Submitting through the iNaturalist App

  1. Snap your photos of the little guy
  2. Download the iNaturalist app
  3.  Upload your pics to the app

Submitting via email

  1. Snap your photos and attach
  2. Write the date and time of when it was observed
  3. Write the location of the observation, GPS coordinates are preferred but a detailed location description is acceptable

Commission biologists are tracking their movements because of recent weather patterns. 

Armadillos lack thick insulation and have to dig for their food. When temperatures drop to freezing, it can cause them to freeze or starve to death, so it's best for the creatures to stay in mild winter conditions.
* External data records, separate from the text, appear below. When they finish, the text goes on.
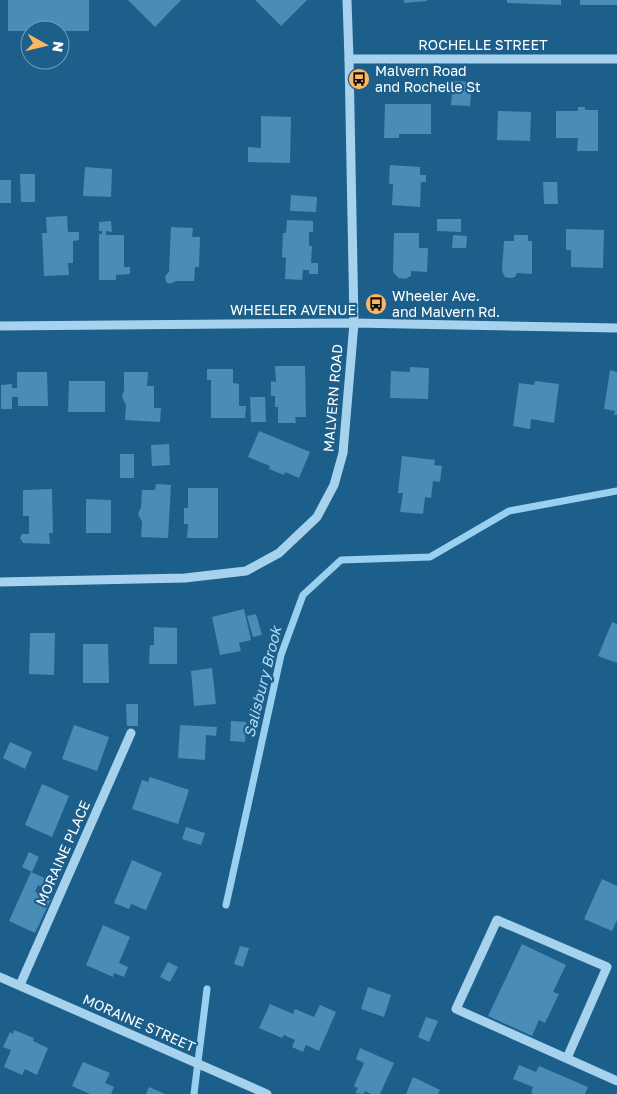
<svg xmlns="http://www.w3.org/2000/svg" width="617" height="1094" font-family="'Golos Text',sans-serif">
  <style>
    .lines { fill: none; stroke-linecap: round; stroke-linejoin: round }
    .stream { stroke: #9ad0ef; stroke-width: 7 }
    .building { fill: #498cb5 }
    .minor { stroke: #a7d2ed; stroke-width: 9 }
    .labels { text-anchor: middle; stroke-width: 4.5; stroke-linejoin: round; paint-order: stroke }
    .street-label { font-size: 14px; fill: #fff; stroke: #1c5f8b }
    .poi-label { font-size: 14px; fill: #fff; stroke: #1c5f8b; text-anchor: start }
    .water-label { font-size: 15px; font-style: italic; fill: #b2dcf4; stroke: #1c5f8b }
  </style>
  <rect width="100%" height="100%" fill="#1c5f8b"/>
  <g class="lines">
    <!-- stream -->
    <g class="stream">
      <polyline points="226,905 281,655 303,595 341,560 430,557 509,511 617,491"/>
      <polyline points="194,1094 207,989"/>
    </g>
  </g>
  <!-- building -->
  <g class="building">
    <rect x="8" y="0" width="81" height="31"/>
    <polygon points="128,0 181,0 155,27"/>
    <polygon points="255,0 307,0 281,26"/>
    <polygon points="404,0 427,0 427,1 404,3"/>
    <polygon points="507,0 561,0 561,5 507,3"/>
    <rect x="580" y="0" width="37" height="5"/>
    <polygon points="453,81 472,82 470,106 451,105"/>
    <polygon points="385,104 431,104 431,134 399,134 399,138 384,138"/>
    <polygon points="578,107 585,107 585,110 598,110 598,151 577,151 578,138 556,138 556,111 578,111"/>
    <polygon points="498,111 531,112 530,141 497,140"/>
    <polygon points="261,116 291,117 290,163 248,162 248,147 261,148"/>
    <polygon points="390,165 420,167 420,175 426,175 426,182 421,182 420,207 392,205 393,184 389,184"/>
    <polygon points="85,167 112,169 111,197 83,196"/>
    <polygon points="20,174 35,174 35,202 21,202"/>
    <rect x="0" y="180" width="11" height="23"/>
    <polygon points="543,182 557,182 558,204 544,204"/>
    <polygon points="291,195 317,197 316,212 290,211"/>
    <polygon points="67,216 68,232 79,232 79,240 73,241 73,263 68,263 69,275 44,276 42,233 47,233 46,217"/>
    <polygon points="437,219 461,219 461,232 437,231"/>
    <polygon points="287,220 313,221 313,232 309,232 309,246 312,246 311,263 318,263 318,274 309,274 309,270 303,270 302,280 285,279 286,258 282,257 283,233 286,233"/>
    <polygon points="111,221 112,232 106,231 106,235 124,235 124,267 130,267 130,274 116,275 116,280 99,280 99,234 102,234 102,231 99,231 99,222"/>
    <polygon points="171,227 193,228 192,237 200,237 199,267 195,267 194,281 176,281 170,284 166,282 165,276 169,272"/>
    <polygon points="566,229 604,230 603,268 571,267 571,250 566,250"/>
    <polygon points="394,233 419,233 419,248 428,248 427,272 411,271 411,276 405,279 399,278 393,272"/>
    <polygon points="453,235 467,236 466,248 452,248"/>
    <polygon points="514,235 528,235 528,241 532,241 532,274 517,273 515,277 510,278 505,277 502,271 504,241 514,241"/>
    <polygon points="275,366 305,366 306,417 295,417 296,423 278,423 278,407 275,407 275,396 271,396 271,381 276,382"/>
    <polygon points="410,367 429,368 428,399 390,398 391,371 410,372"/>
    <polygon points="207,369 233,369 233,383 239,384 239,406 246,406 245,418 211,418 211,380 207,380"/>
    <polygon points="610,370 617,372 617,415 614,415 615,411 604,409"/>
    <polygon points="17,372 47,372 48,406 18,406 18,397 12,397 12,409 1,409 1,385 12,384 12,388 17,388"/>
    <polygon points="124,372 148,372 147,386 154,386 154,408 161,408 160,422 125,420 126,405 122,397 124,390"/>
    <polygon points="69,381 105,381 105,412 68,412"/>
    <polygon points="535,381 559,384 554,423 531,419 530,429 513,426 519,383 534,385"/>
    <polygon points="250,397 265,397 266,422 251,422"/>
    <polygon points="259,431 310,452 299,478 285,472 284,475 269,469 270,466 248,457"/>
    <polygon points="169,444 170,465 152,466 151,445"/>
    <rect x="120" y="454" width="14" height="24"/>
    <polygon points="402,456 435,460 434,465 442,466 440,482 433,481 431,498 425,497 423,514 400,512 403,493 398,493"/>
    <polygon points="156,484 171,485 168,538 141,537 142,522 138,514 141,507 142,490 155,490"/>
    <polygon points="188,488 218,488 218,538 187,538 188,524 184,524 184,508 188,508"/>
    <polygon points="52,489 53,533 49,533 50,544 23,543 20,538 22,534 29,534 29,516 23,516 23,490"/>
    <polygon points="86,499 111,500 111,533 86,533"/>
    <polygon points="244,609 251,640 239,643 241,651 220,655 212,617"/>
    <polygon points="256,614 262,635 253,637 247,616"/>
    <polygon points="612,622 617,624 617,663 598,656"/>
    <polygon points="154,627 177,628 177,664 149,664 150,645 154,645"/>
    <polygon points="30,633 55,633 54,675 29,674"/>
    <polygon points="83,644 108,644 109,683 83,683"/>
    <polygon points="212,668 216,704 194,706 191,671"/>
    <polygon points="126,704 138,704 138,726 127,726"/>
    <polygon points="231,721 246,722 245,742 230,741"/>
    <polygon points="74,725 109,737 97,771 62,759"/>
    <polygon points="180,725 217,727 216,736 206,735 205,760 178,758"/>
    <polygon points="10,742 32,752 25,769 3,758"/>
    <polygon points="150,777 189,790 178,824 132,809 142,780 148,782"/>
    <polygon points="42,784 69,796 52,837 25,825"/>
    <polygon points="186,827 205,833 201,845 182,839"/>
    <polygon points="29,852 39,857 32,872 22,867"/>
    <polygon points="132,860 162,873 146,910 131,904 129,909 114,903"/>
    <polygon points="31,872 47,879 43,888 38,885 35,892 51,899 35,933 9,921"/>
    <polygon points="602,879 617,886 617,920 612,931 584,919"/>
    <polygon points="103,925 130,937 119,963 128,967 124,977 114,973 113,977 86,965"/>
    <polygon points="522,944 566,965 553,992 559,994 545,1023 539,1020 532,1036 488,1016"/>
    <polygon points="240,946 249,948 243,967 234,964"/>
    <polygon points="168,962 178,967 170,982 160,977"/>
    <polygon points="368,987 391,995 384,1017 361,1009"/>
    <polygon points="270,1004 293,1014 295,1009 314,1017 320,1005 336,1012 319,1051 306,1045 303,1052 292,1047 295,1040 284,1035 282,1038 259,1028"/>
    <polygon points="426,1017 438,1021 429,1042 418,1037"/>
    <polygon points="14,1030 34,1038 33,1041 48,1048 37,1075 25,1069 22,1075 4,1067 11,1050 3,1047 10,1032 13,1034"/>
    <polygon points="360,1048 394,1063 380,1094 371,1094 365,1091 364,1094 355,1093 358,1088 354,1086 364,1063 356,1059"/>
    <polygon points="83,1062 110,1073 105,1083 114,1087 111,1094 90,1094 72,1086"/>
    <polygon points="519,1065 536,1072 539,1066 588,1087 585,1094 534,1094 531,1093 533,1087 513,1079"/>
    <polygon points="413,1077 440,1090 438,1094 406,1094"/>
    <polygon points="149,1087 165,1094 146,1094"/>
  </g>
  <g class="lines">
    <!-- minor -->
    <g class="minor">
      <polyline points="349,59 617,59"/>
      <polyline points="0,326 354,323 617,328"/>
      <polyline points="0,582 185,578 246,571 279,553 317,517 334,485 343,453 354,323 349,59 347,0"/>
      <polyline points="0,977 267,1094"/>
      <polyline points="20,985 131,733"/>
      <polyline points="567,1058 607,967 497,920 456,1009 617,1081"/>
    </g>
  </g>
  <!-- icons -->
  <defs>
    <g id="bus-disc" transform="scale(1.125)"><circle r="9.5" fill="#fdb664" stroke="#1c5f8b"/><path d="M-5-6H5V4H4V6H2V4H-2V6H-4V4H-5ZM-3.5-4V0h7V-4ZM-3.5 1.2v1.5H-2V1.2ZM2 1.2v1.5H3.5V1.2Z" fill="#111"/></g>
  </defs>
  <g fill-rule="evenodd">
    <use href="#bus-disc" x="359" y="79"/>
    <use href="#bus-disc" x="376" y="304"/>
  </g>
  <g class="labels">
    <!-- street labels -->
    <g class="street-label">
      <text x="483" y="50">ROCHELLE STREET</text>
      <text x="293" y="315">WHEELER AVENUE</text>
      <text transform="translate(333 398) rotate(-85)" y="5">MALVERN ROAD</text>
      <text transform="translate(63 853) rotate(-66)" y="5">MORAINE PLACE</text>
      <text transform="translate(139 1023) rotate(24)" y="5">MORAINE STREET</text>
    </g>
    <!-- poi labels -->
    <g class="poi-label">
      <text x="375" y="76">Malvern Road<tspan x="375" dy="16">and Rochelle St</tspan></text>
      <text x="392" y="301">Wheeler Ave.<tspan x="392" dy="16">and Malvern Rd.</tspan></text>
    </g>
    <!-- water labels -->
    <g class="water-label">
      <text transform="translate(263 682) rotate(-76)" y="5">Salisbury Brook</text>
    </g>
  </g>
  <!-- north arrow -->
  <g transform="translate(45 45) rotate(98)"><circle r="24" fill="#1c5f8b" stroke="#779fb9"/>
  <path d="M0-4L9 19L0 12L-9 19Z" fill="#fdb664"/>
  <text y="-8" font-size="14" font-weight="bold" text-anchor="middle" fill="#ffffff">N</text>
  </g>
</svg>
North Carolina has been experiencing fewer long stretches of below-freezing weather, so armadillos are expanding northward. 

“Whether armadillos continue spreading beyond their current range will be largely determined by climate,” according to Colleen Olfenbuttel, the Commission’s black bear and furbearer biologist. “The number of counties with confirmed observations is 28, stretching from Cherokee to Dare counties. This makes it likely the armadillo is expanding its range naturally throughout North Carolina, rather than being helped by human intervention.”   

Armadillos are native to Central and South America but have gradually expanded their range into the southeastern corners of the United States. 

In 2007, the agency received the first confirmed sighting of a nine-banded armadillo in Macon County and in the last 16 years has received more than 898 reports in 70 counties.  

In 2022, there were 234 reported sightings.